In order to mitigate the potential safety risks, the paper suggests the following remedial actions:

(+) Ab-initio and recurrent training for pilots need to reflect the expected increased workload created by denser airspaces in the future. IATA recommends implementing evidence-based training (EBT) in the pilot training scheme to better prepare them for the future demands and challenges of a more congested airspace. Furthermore, new systems for air traffic control and new operating procedures need to be put into place to safely and efficiently handle a higher traffic density.

(+) The Asia-Pacific Region needs to be prepared for the future challenges higher traffic volumes will create; this includes upgrades of air traffic control systems, improvement of airport infrastructure and harmonization of pilot training according to the international standards, with a high focus on aviation English.

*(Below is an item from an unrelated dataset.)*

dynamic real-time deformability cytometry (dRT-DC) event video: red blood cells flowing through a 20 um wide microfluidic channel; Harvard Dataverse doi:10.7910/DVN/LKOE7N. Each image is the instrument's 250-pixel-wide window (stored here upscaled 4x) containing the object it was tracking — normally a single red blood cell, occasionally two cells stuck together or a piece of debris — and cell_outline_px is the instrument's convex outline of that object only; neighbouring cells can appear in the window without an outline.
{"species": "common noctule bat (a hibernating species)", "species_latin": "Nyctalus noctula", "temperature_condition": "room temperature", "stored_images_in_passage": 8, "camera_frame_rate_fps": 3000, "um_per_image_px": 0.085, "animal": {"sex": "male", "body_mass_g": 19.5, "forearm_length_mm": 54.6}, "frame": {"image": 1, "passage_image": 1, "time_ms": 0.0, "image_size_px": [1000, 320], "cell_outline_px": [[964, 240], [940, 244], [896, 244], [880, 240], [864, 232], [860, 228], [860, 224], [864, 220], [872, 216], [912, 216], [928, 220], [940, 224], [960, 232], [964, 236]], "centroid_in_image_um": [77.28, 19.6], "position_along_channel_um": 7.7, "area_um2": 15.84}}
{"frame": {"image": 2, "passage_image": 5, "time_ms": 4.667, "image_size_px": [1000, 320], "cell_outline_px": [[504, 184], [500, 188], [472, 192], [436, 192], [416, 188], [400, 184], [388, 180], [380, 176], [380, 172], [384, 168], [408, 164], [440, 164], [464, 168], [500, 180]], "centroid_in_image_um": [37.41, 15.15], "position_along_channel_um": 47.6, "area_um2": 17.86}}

(+) To mitigate a shortage of applicants, airlines should consider creating grants and loans systems to help the new generation of aviators successfully obtain their license. Furthermore, airlines and national aviation authorities should cooperate to publicly advertise and promote job opportunities in aviation in order to create more awareness among young people about the multiple career possibilities that exist in this industry.

(+) An extension to the retirement age, from 60 to 65, is a good short-term solution to mitigate pilot shortage, but to effectively handle this problem the number of ab-initio training students must be increased. This can only happen when the capabilities of training institutions are further enlarged and new training institutions founded. We urge governments to facilitate and promote the growth of flight training institutions.

(+) Stringent regulations need to be more specific and offer more exemptions to the rule when the necessary prerequisites are met. A high number of flying hours does not necessarily mean a higher level of skills and knowledge. The focus should not be on the number of flying hours but on the training content and delivery. A rigid hour-based restriction for entry-level pilots could be replaced by a clear definition of skill sets and competencies that an entry-level pilot has to demonstrate to obtain his/her license.

(+) To overcome a shortage of instructors and large pools of less qualified instructors, airlines and training institutions should look into ways on how to increase the attractiveness of this profession through better career opportunities (e.g., job rotation – combination of flying and teaching periods of time) or by offering better benefits.) Also, the airlines should encourage their pilots who have lost their license due to medical reasons, or who have reached their retirement age, to continue to be active as simulator instructors.

Says the paper in conclusion, “There are many aspects to the pilot shortage issue and no single reason can be pointed out as its sole cause. The suggested mitigation strategies listed above do not represent all the possible solutions to address the pilot shortage problem and potentially associated safety risks, but it is clear that further programmes need to be developed to be prepared for the future expansion of air traffic. States are encouraged to consider the safety concerns that a pilot shortage could create, as presented in this information paper.”